2.Functional optimization
Inner wall of hydraulic cylinder barrel: A combination of honing and electrolytic polishing is used to achieve a mirror effect and reduce piston seal wear.
Gear meshing surface: Superfine polishing reduces tooth surface roughness, transmission noise and heat generation.
Polishing application of castings
1. Surface defect repair
Sand castings: After sandblasting pretreatment, use fiber wheels and alumina paste to remove oxide scale and sticky sand.
Die-cast aluminum alloy: Chemical polishing (NaOH-based solution) quickly dissolves surface pores and improves electroplating adhesion.
2. Flow channel and inner cavity finishing
Engine cylinder: The inner wall is centrifugally polished, and stainless steel abrasive balls are scoured at high speed to clean the residual sand and burrs of the casting.
Complex thin-walled parts (such as pump housings): Electrochemical polishing selectively dissolves protrusions to avoid deformation caused by mechanical polishing.
3. Corrosion resistance enhancement
Stainless steel castings: Electrolytic polishing (phosphoric acid-sulfuric acid solution) removes the surface chromium-poor area.
Cast iron valves: Nickel-based alloy coating and mechanical polishing block pitting caused by exposed graphite phase.
Conclusion
Polishing can significantly enhance the corrosion resistance, wear resistance and aesthetics of products by eliminating microscopic defects and improving surface finish.
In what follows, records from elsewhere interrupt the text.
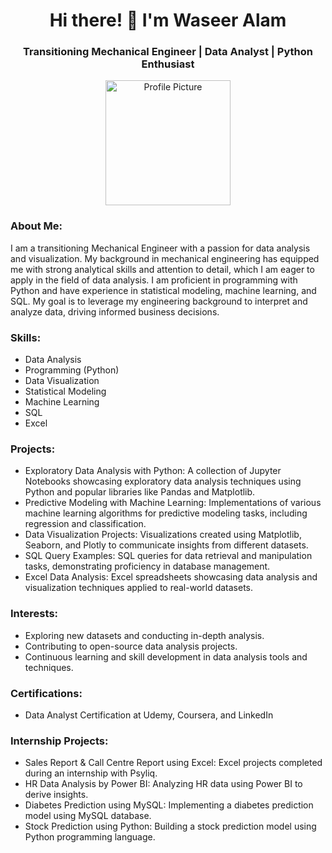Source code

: <h1 align="center">Hi there! 👋 I'm Waseer Alam</h1>
<h3 align="center">Transitioning Mechanical Engineer | Data Analyst | Python Enthusiast</h3>

<p align="center">
  <img src="https://img.freepik.com/free-photo/revenue-operations-collage_23-2150847854.jpg?size=626&ext=jp" alt="Profile Picture" width="200" height="200">
</p>
<h3 align="left">About Me:</h3>
<p align="left">I am a transitioning Mechanical Engineer with a passion for data analysis and visualization. My background in mechanical engineering has equipped me with strong analytical skills and attention to detail, which I am eager to apply in the field of data analysis. I am proficient in programming with Python and have experience in statistical modeling, machine learning, and SQL. My goal is to leverage my engineering background to interpret and analyze data, driving informed business decisions.</p>

<h3 align="left">Skills:</h3>
<ul align="left">
  <li>Data Analysis</li>
  <li>Programming (Python)</li>
  <li>Data Visualization</li>
  <li>Statistical Modeling</li>
  <li>Machine Learning</li>
  <li>SQL</li>
  <li>Excel</li>
</ul>

<h3 align="left">Projects:</h3>
<ul align="left">
  <li>Exploratory Data Analysis with Python: A collection of Jupyter Notebooks showcasing exploratory data analysis techniques using Python and popular libraries like Pandas and Matplotlib.</li>
  <li>Predictive Modeling with Machine Learning: Implementations of various machine learning algorithms for predictive modeling tasks, including regression and classification.</li>
  <li>Data Visualization Projects: Visualizations created using Matplotlib, Seaborn, and Plotly to communicate insights from different datasets.</li>
  <li>SQL Query Examples: SQL queries for data retrieval and manipulation tasks, demonstrating proficiency in database management.</li>
  <li>Excel Data Analysis: Excel spreadsheets showcasing data analysis and visualization techniques applied to real-world datasets.</li>
</ul>

<h3 align="left">Interests:</h3>
<ul align="left">
  <li>Exploring new datasets and conducting in-depth analysis.</li>
  <li>Contributing to open-source data analysis projects.</li>
  <li>Continuous learning and skill development in data analysis tools and techniques.</li>
</ul>

<h3 align="left">Certifications:</h3>
<ul align="left">
  <li>Data Analyst Certification at Udemy, Coursera, and LinkedIn</li>
</ul>

<h3 align="left">Internship Projects:</h3>
<ul align="left">
  <li>Sales Report & Call Centre Report using Excel: Excel projects completed during an internship with Psyliq.</li>
  <li>HR Data Analysis by Power BI: Analyzing HR data using Power BI to derive insights.</li>
  <li>Diabetes Prediction using MySQL: Implementing a diabetes prediction model using MySQL database.</li>
  <li>Stock Prediction using Python: Building a stock prediction model using Python programming language.</li>
</ul>
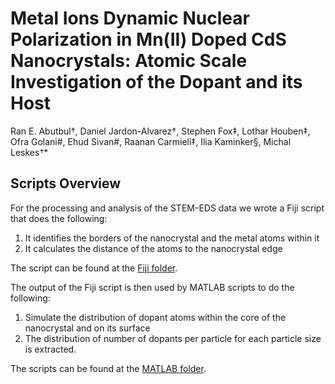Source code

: # Metal Ions Dynamic Nuclear Polarization in Mn(II) Doped CdS Nanocrystals: Atomic Scale Investigation of the Dopant and its Host
Ran E. Abutbul†, Daniel Jardon-Alvarez†, Stephen Fox‡, Lothar Houben‡, Ofra Golani#, Ehud Sivan#, Raanan Carmieli‡, Ilia Kaminker§, Michal Leskes†*
## Scripts Overview
For the processing and analysis of the STEM-EDS data we wrote a Fiji script that does the following:
1. It identifies the borders of the nanocrystal and the metal atoms within it
2. It calculates the distance of the atoms to the nanocrystal edge

The script can be found at the [Fiji folder](../../tree/main/Fiji). 

The output of the Fiji script is then used by MATLAB scripts to do the following:
1. Simulate the distribution of dopant atoms within the core of the nanocrystal and on its surface
2. The distribution of number of dopants per particle for each particle size is extracted. 

The scripts can be found at the [MATLAB folder](../../tree/main/Matlab). 
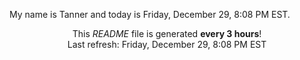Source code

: My name is Tanner and today is Friday, December 29, 8:08 PM EST.

<p align="center">This <i>README</i> file is generated <b>every 3 hours</b>!</br>Last refresh: Friday, December 29, 8:08 PM EST<br /></p>
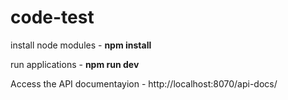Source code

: # code-test

install node modules - **npm install**

run applications - **npm run dev**

Access the API documentayion - http://localhost:8070/api-docs/
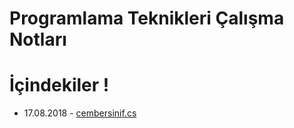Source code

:# Programlama Teknikleri Çalışma Notları #
# İçindekiler !
- 17.08.2018 - [cembersinif.cs](https://github.com/odabirtanri/programlateknikleri/blob/master/cembersinif.cs)
 
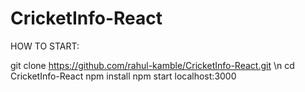 # CricketInfo-React
HOW TO START:

git clone https://github.com/rahul-kamble/CricketInfo-React.git \n
cd CricketInfo-React
npm install
npm start
localhost:3000
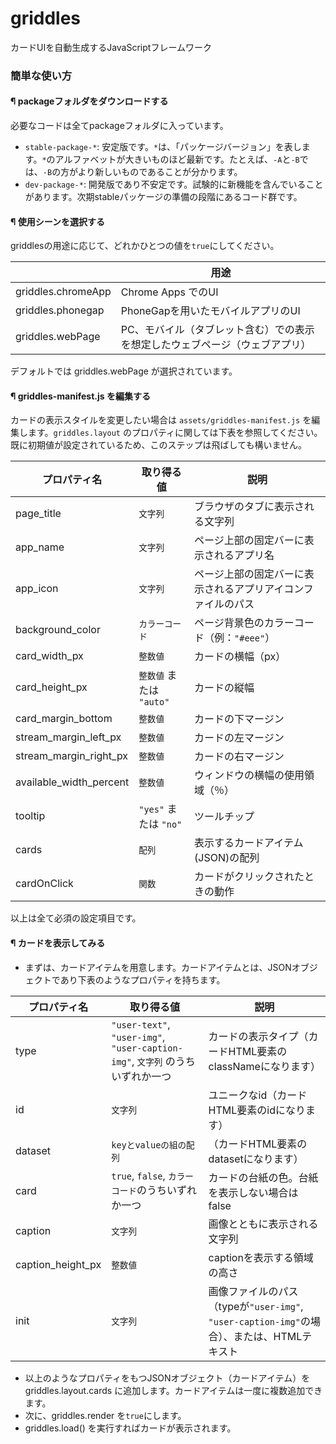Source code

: griddles
========

カードUIを自動生成するJavaScriptフレームワーク

### 簡単な使い方
#### ¶ packageフォルダをダウンロードする
必要なコードは全てpackageフォルダに入っています。
+ ``stable-package-*``: 安定版です。``*``は、「パッケージバージョン」を表します。``*``のアルファベットが大きいものほど最新です。たとえば、``-A``と``-B``では、``-B``の方がより新しいものであることが分かります。
+ ``dev-package-*``: 開発版であり不安定です。試験的に新機能を含んでいることがあります。次期stableパッケージの準備の段階にあるコード群です。

#### ¶ 使用シーンを選択する
griddlesの用途に応じて、どれかひとつの値を``true``にしてください。

|  |用途    |
|------|--------|
|griddles.chromeApp|Chrome Apps でのUI|
|griddles.phonegap|PhoneGapを用いたモバイルアプリのUI|
|griddles.webPage|PC、モバイル（タブレット含む）での表示を想定したウェブページ（ウェブアプリ）|

デフォルトでは griddles.webPage が選択されています。

#### ¶ griddles-manifest.js を編集する
カードの表示スタイルを変更したい場合は ``assets/griddles-manifest.js`` を編集します。``griddles.layout`` のプロパティに関しては下表を参照してください。
既に初期値が設定されているため、このステップは飛ばしても構いません。

| プロパティ名 |  取り得る値  | 説明 |
|------|--------|------|
| page_title | ``文字列`` | ブラウザのタブに表示される文字列 |
| app_name | ``文字列`` | ページ上部の固定バーに表示されるアプリ名 |
| app_icon | ``文字列`` | ページ上部の固定バーに表示されるアプリアイコンファイルのパス |
| background_color | ``カラーコード`` | ページ背景色のカラーコード（例：``"#eee"``）|
| card_width_px | ``整数値`` | カードの横幅（px）|
| card_height_px | ``整数値`` または ``"auto"`` | カードの縦幅 |
| card_margin_bottom | ``整数値`` | カードの下マージン  |
| stream_margin_left_px | ``整数値`` | カードの左マージン  |
| stream_margin_right_px | ``整数値`` | カードの右マージン  |
| available_width_percent | ``整数値`` | ウィンドウの横幅の使用領域（％）|
| tooltip | ``"yes"`` または ``"no"`` | ツールチップ |
| cards | ``配列`` | 表示するカードアイテム(JSON)の配列 |
| cardOnClick | ``関数`` | カードがクリックされたときの動作 |

以上は全て必須の設定項目です。

#### ¶ カードを表示してみる
+ まずは、カードアイテムを用意します。カードアイテムとは、JSONオブジェクトであり下表のようなプロパティを持ちます。

| プロパティ名 |  取り得る値  | 説明 |
|------|--------|------|
| type | ``"user-text"``, ``"user-img"``, ``"user-caption-img"``, ``文字列`` のうちいずれか一つ | カードの表示タイプ（カードHTML要素のclassNameになります） |
| id | ``文字列`` | ユニークなid（カードHTML要素のidになります） |
| dataset | ``keyとvalueの組の配列`` | （カードHTML要素のdatasetになります） |
| card | ``true``, ``false``, ``カラーコード``のうちいずれか一つ | カードの台紙の色。台紙を表示しない場合はfalse |
| caption | ``文字列`` | 画像とともに表示される文字列 |
| caption_height_px | ``整数値`` | captionを表示する領域の高さ |
| init | ``文字列`` | 画像ファイルのパス（typeが``"user-img"``, ``"user-caption-img"``の場合）、または、HTMLテキスト |

+ 以上のようなプロパティをもつJSONオブジェクト（カードアイテム）を griddles.layout.cards に追加します。カードアイテムは一度に複数追加できます。
+ 次に、griddles.render を``true``にします。
+ griddles.load() を実行すればカードが表示されます。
Whether you need a high-gloss mirror, matte texture, or functional ultra-smooth surface, we can provide the best solution.
Frequently Asked Questions (FAQ)
Q: What exactly is polishing in manufacturing?
A: Polishing is a surface refinement process that removes microscopic imperfections (scratches, oxidation) using mechanical, chemical, or electrochemical methods to achieve smoothness, shine, or functional performance.
Q: How does electropolishing differ from mechanical polishing?
A: Electropolishing dissolves surface layers via an electrochemical reaction, ideal for complex shapes and corrosion resistance. Mechanical polishing relies on abrasives for visual shine but may leave tool marks.
Q: What industries rely most on polishing?
A: Key sectors include aerospace (turbine blades), medical (implants), automotive (chrome parts), electronics (semiconductors), and luxury goods (jewelry).
Q: Is polishing always necessary for metal parts?
A: Not always—it depends on function. Structural components may skip polishing, while surfaces exposed to friction, aesthetics, or hygiene-critical environments require it.